Anwendung der DSGVO im Bereich der Steuerverwaltung
KurzbesprechungEUV 2016/679 Art 15 Abs 1, 2016/679 Art 15 Abs 3 S 1, 2016/679 Art 12 Abs 5 S 2, 2016/679 Art 2 Abs 2 Buchst a
AEUV Art 267 Abs 3
AO § 32i
FGO § 40 Abs 1 Alt 2, § 40 Abs 1 Alt 3
Streitig war, inwiefern aus Art. 15 Abs. 3 der Datenschutz-Grundverordnung (DSGVO) ein Anspruch auf Zurverfügungstellung von (elektronischen) Kopien von Steuerakten mit personenbezogenen Daten besteht. Der BFH hat hierzu folgende Grundsätze aufgestellt:
- Die Verarbeitung personenbezogener Daten durch die Finanzverwaltung unterfällt dem Anwendungsbereich der Datenschutz-Grundverordnung (DSGVO). Auf eine Differenzierung nach der Art der Aktenführung, der Art der Dokumente oder der Form der Bearbeitung kommt es nicht an.
- Art. 2 Abs. 2 Buchst. a DSGVO beschränkt die Anwendung der Datenschutz-Grundverordnung nicht auf den Bereich der harmonisierten Steuern.
- Art. 15 Abs. 3 Satz 1 DSGVO gewährt keinen gegenüber Art. 15 Abs. 1 DSGVO eigenständigen Anspruch gegenüber dem Verantwortlichen auf Zurverfügungstellung von Dokumenten mit personenbezogenen Daten.
- Nur wenn eine Kopie von Dokumenten unerlässlich ist, um der betroffenen Person die wirksame Ausübung der ihr durch die Datenschutz-Grundverordnung verliehenen Rechte zu ermöglichen, besteht nach Art. 15 Abs. 3 Satz 1 DSGVO ein Anspruch darauf, eine Kopie von Auszügen aus Dokumenten oder gar von ganzen Dokumenten oder auch von Auszügen aus Datenbanken, die unter anderem diese Daten enthalten, zur Verfügung gestellt zu bekommen.

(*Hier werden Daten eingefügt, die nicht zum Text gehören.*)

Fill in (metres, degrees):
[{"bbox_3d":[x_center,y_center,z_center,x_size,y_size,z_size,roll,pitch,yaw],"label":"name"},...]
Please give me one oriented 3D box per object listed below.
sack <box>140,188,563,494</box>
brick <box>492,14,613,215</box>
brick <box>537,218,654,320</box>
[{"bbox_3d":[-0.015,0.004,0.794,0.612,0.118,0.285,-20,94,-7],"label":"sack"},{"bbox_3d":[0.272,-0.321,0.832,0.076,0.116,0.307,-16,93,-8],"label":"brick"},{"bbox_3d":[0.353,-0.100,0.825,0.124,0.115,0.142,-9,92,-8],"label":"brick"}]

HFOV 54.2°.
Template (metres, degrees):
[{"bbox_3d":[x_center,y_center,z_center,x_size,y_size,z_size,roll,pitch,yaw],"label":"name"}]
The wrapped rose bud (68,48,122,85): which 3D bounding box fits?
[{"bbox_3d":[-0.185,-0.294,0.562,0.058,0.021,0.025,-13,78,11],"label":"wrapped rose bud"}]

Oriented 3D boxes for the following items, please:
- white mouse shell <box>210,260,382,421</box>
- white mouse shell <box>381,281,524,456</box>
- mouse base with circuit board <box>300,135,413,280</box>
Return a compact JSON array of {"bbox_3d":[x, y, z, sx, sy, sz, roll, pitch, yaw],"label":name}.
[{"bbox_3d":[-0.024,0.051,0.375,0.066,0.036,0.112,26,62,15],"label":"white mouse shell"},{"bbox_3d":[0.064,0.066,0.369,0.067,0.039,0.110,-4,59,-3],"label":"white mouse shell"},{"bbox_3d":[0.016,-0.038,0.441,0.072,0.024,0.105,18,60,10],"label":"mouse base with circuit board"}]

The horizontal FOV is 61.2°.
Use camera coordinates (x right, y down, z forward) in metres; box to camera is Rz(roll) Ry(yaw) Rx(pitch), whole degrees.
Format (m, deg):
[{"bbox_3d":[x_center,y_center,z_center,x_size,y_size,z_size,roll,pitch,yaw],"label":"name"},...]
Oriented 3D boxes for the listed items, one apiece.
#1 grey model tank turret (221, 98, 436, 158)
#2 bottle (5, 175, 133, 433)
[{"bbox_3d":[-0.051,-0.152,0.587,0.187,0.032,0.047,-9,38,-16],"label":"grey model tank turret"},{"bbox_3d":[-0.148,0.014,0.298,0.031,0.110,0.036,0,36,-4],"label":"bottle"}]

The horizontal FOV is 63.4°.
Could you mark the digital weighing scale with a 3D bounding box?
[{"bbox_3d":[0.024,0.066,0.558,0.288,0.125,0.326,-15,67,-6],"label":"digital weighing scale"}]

- Ein Ausschluss des Auskunftsrechts nach Art. 12 Abs. 5 Satz 2 DSGVO kommt nur in Betracht, wenn sich der Verantwortliche hierauf beruft und darlegt, dass ein offenkundig unbegründeter oder exzessiver Antrag vorliegt.
Der BFH hob die Entscheidung der Vorinstanz auf und verwies den Streitfall an das FG zur weiteren Sachaufklärung und erneuten Entscheidung zurück. Das FG muss nun prüfen, inwiefern der Steuerpflichtige der ihm obliegenden Darlegungslast nachgekommen ist und die Zurverfügungstellung von (elektronischen) Kopien der Akten des FA zur wirksamen Ausübung seiner ihm nach der Datenschutz-Grundverordnung zustehenden Rechte unerlässlich ist.
Hierbei wird das FG die Rechtsprechung des EuGH zu berücksichtigen haben, dass sich die Wiedergabe von Auszügen aus Dokumenten oder von ganzen Dokumenten als unerlässlich erweisen kann, wenn diese in ihrem Zusammenhang dargestellt werden müssen, um ihre Verständlichkeit zu gewährleisten. Insbesondere wenn personenbezogene Daten aus anderen Daten generiert werden oder wenn sie auf freien Feldern beruhen, das heißt einer fehlenden Angabe, aus der eine Information über die betroffene Person hervorgeht, ist der Kontext, in dem diese Daten Gegenstand der Verarbeitung sind, unerlässlich, damit die betroffene Person eine transparente Auskunft und eine verständliche Darstellung dieser Daten erhalten kann.
Das FG muss zudem im zweiten Rechtsgang Feststellungen nachholen, inwiefern das FA der ihm nach Art. 12 Abs. 5 Satz 3 DSGVO obliegenden Nachweispflicht nachgekommen ist und ein offenkundig unbegründeter oder exzessiver Antrag vorliegt. Hierbei ist die Rechtsprechung des EuGH zu berücksichtigen, wonach sich die beiden Gründe, bei denen der Verantwortliche dem Begehren des Betroffenen nach Art. 12 Abs. 5 Satz 2 DSGVO nicht nachkommen muss, auf Fälle des Rechtsmissbrauchs beziehen.
Der BFH sah darüber hinaus keine Notwendigkeit für eine EuGH-Vorlage, da die Rechtslage im Streitfall eindeutig ist.